Let $y(x)=x^r$. Then substituting gives $L(x^r)=x^rr^2-3rx^r+3x^r$, hence $L(x^r)=0$ iff $x^rr^2-3rx^r+3x^r=0.$ $r$ can be solved using the quadratic formula.
$$r=\frac{3+i\sqrt3}{2} \vee r=\frac{3-i\sqrt3}{2}$$
$$y_1(x)=x^\frac{3+i\sqrt3}{2}, y_1(x)=x^\frac{3-i\sqrt3}{2} $$which are linearly independent(?).
How would one show that $y_1$ and $y_2$ are LI?

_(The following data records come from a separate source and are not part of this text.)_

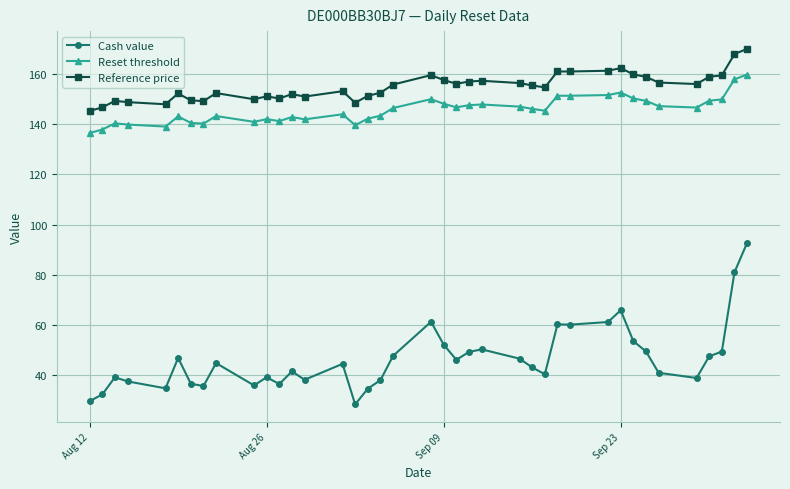

What is the sum of all Cash value values?

1814.7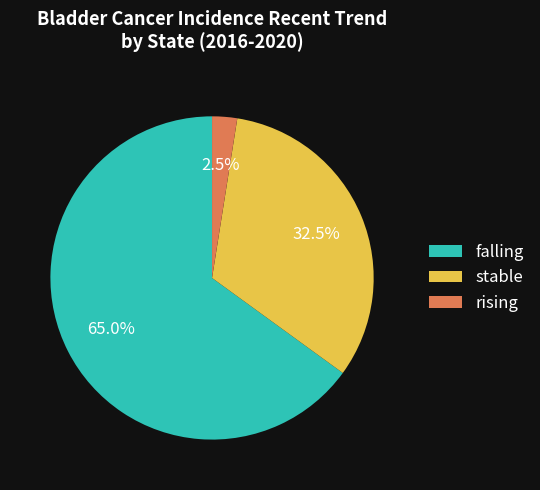

Is there any slice that represents more than half of the pie?

Yes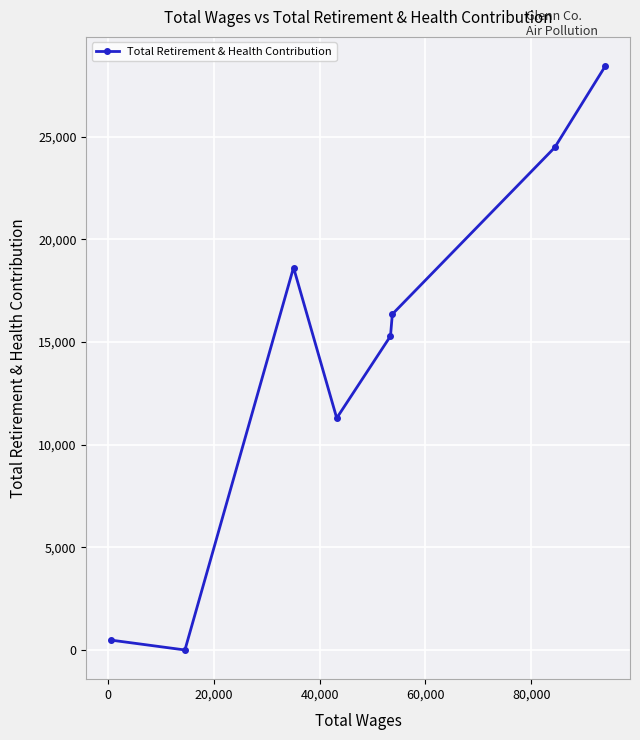

How many lines are shown in the chart?

1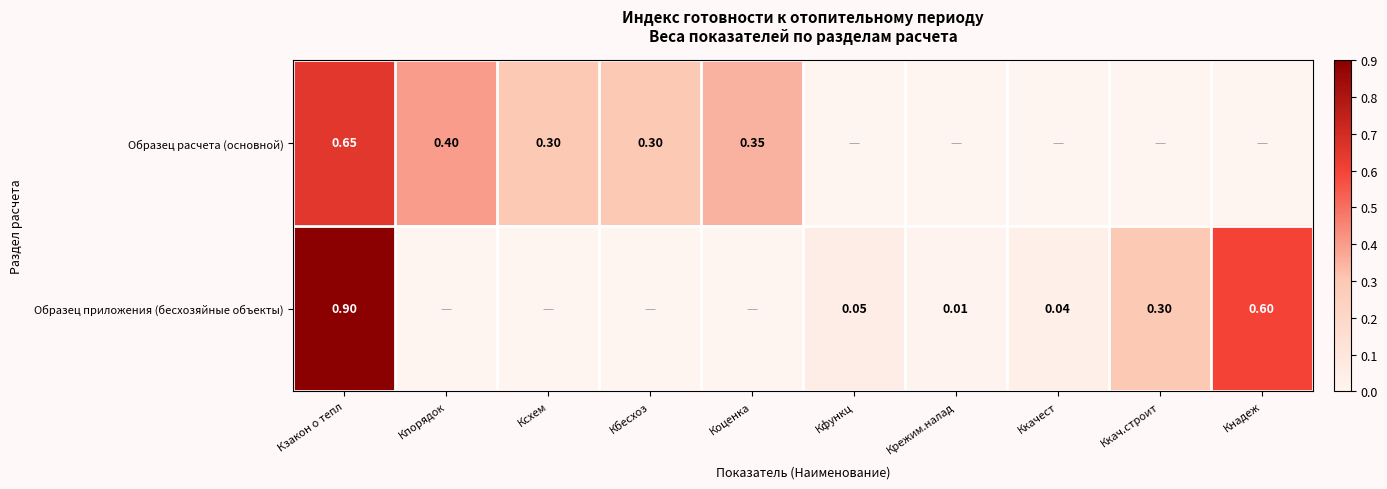

Is the value of Образец приложения (бесхозяйные объекты) at Кфункц greater than the value of Образец расчета (основной) at Кбесхоз?

No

The second derivative of $x^r$ is $r(r-1)x^{r-2}$. So the characteristic equation you should get is $$ r^2-4r+3=0,$$ with roots $1$ and $3$. This gives you a fundamental set of solutions $$ y_1(x)=x,\ \ y_2(x)=x^3. $$ Because your equation is linear homogeneous of order two, any solution will be a linear combination of your fundamental solutions (this is important as your argument that $C^2(I)$ has dimension two is wrong; it's dimension is infinite). In other words, the kernel of $L$ is $$ \{\alpha x+\beta x^3:\ \alpha,\beta\in\mathbb R\}, $$ and it has dimension $2$.
To know that $y_1$ and $y_2$ are a fundamental set of solutions, you need to verify that they are linearly independent. In general, you would do it with the Wronskian. But, for two functions, linear independence simply means that one is not a multiple of each other. As $x^3/x$ is not constant, they are linearly independent.